> Document extract:

***

So, I told my friend, have your husband see a doctor [something that a lot of Males are loathe to do] or perhaps, "go Chinese", as the Human Sexuality expert suggested. But I don't know what "Chinese" really is or what exactly it does and in what way it does it. But I assume that the Chinese people must be the happiest people on earth.
In the end, however, I came back to this article and wonder if there is any truth about "baga". But knowing that there are billions of cows in America, and not nearly as many bulls (and the lucky or unlucky few are "milked" at unconscionable levels for the purpose of artificial insemination), I wonder about the real supply of bull testicles on the market. I wonder whether consumers of "baga" are truly consuming what they think they are. But I guess, in the end, that may not matter if thinking that they do gets them the same results!
I have not had any "baga" or "janjòl" (as they used to call it in Cap-Haitien), but when I want to add some "extra zest" to my sex life, I turn to another Haitian dish: Lanbi. It may all be psychological, but who cares? It also happens to be one of the most delicious dishes, when it is well-prepared. [All Haitian restaurants serve Lanbi, but few know how to do it right.]
So, if my friend's husband cannot have "bwa kanpe" or any other "tranpe", and cannot have any Viagra or similar pharmaceutical products, and is reluctant to go "Chinese", what is left? "Try Lanbi," I suggested. "We cannot have Lanbi," she said, "because it is a forbidden food according to our religion".
I give up. Such religions should forbid sex altogether, except when it comes naturally (that is, "hard like stiff wood"). And ladies afflicted with husbands with ED should learn other ways to cool off the heat.
Any other suggestions? [Ann Pale could become extremely useful.]

***

> Data to examine:
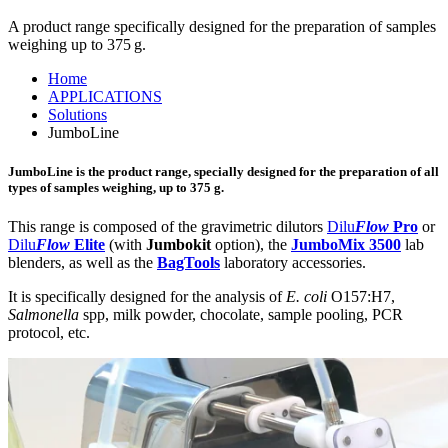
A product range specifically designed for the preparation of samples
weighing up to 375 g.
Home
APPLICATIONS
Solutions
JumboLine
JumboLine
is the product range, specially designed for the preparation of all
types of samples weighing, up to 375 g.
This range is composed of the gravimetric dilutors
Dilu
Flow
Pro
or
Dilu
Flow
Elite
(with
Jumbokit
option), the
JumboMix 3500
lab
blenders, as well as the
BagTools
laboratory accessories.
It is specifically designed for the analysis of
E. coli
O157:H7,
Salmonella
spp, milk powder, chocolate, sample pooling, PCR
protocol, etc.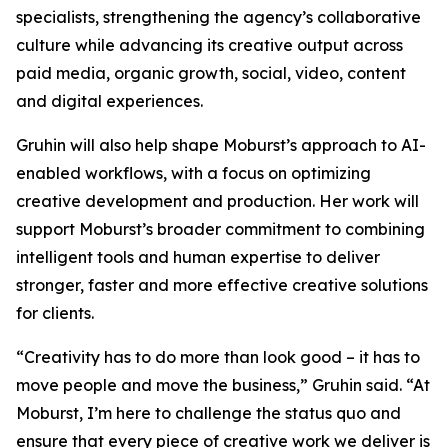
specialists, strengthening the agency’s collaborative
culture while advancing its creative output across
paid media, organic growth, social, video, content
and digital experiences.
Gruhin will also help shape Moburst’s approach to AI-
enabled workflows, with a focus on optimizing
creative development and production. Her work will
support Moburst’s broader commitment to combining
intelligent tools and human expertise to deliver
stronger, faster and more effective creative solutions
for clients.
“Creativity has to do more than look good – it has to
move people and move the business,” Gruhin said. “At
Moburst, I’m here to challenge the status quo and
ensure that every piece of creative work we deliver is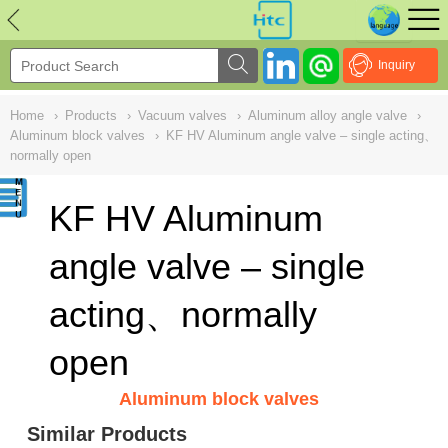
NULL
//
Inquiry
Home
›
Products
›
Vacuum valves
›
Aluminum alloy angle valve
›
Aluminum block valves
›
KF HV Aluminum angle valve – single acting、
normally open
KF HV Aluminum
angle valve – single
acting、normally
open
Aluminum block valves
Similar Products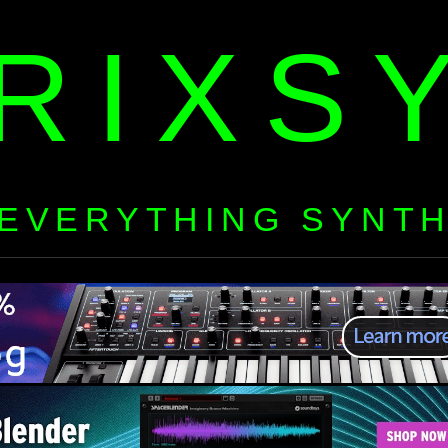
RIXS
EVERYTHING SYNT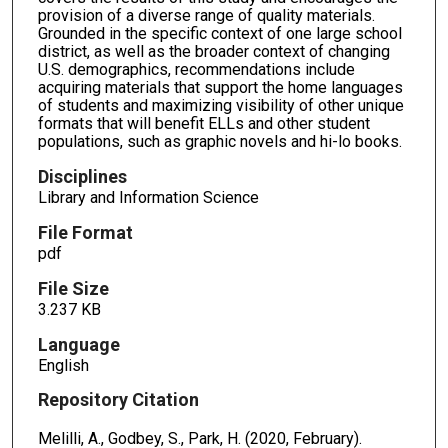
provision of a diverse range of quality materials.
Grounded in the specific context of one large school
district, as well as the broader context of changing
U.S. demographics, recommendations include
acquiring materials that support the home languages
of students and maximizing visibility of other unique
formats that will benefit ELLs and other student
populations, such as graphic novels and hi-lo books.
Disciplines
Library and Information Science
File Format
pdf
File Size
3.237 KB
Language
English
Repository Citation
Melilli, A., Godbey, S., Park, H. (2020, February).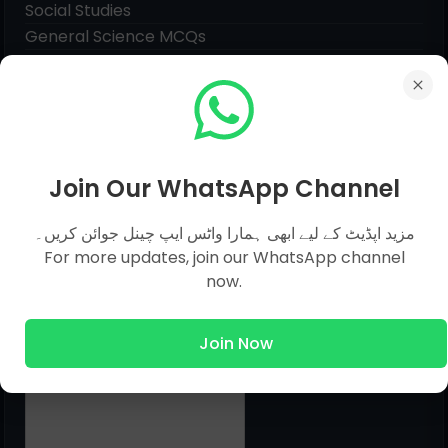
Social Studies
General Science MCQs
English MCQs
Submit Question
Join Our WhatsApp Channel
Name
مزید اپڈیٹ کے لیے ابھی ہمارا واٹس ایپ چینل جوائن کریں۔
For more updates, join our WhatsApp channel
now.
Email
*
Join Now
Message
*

***

> Required action A:
In the passage about baga and Lanbi, the sentence that begins "So, if my friend's husband" lists what the husband cannot have or is reluctant to do. List every one of them.
> Required action B:
Reproduce word for word the part of the passage about baga and Lanbi starting with "So, I told my" and going on through "the same results!".

> Written response A:
- "bwa kanpe"
- any other "tranpe"
- Viagra or similar pharmaceutical products
- going "Chinese"

> Written response B:
So, I told my friend, have your husband see a doctor [something that a lot of Males are loathe to do] or perhaps, "go Chinese", as the Human Sexuality expert suggested. But I don't know what "Chinese" really is or what exactly it does and in what way it does it. But I assume that the Chinese people must be the happiest people on earth.
In the end, however, I came back to this article and wonder if there is any truth about "baga". But knowing that there are billions of cows in America, and not nearly as many bulls (and the lucky or unlucky few are "milked" at unconscionable levels for the purpose of artificial insemination), I wonder about the real supply of bull testicles on the market. I wonder whether consumers of "baga" are truly consuming what they think they are. But I guess, in the end, that may not matter if thinking that they do gets them the same results!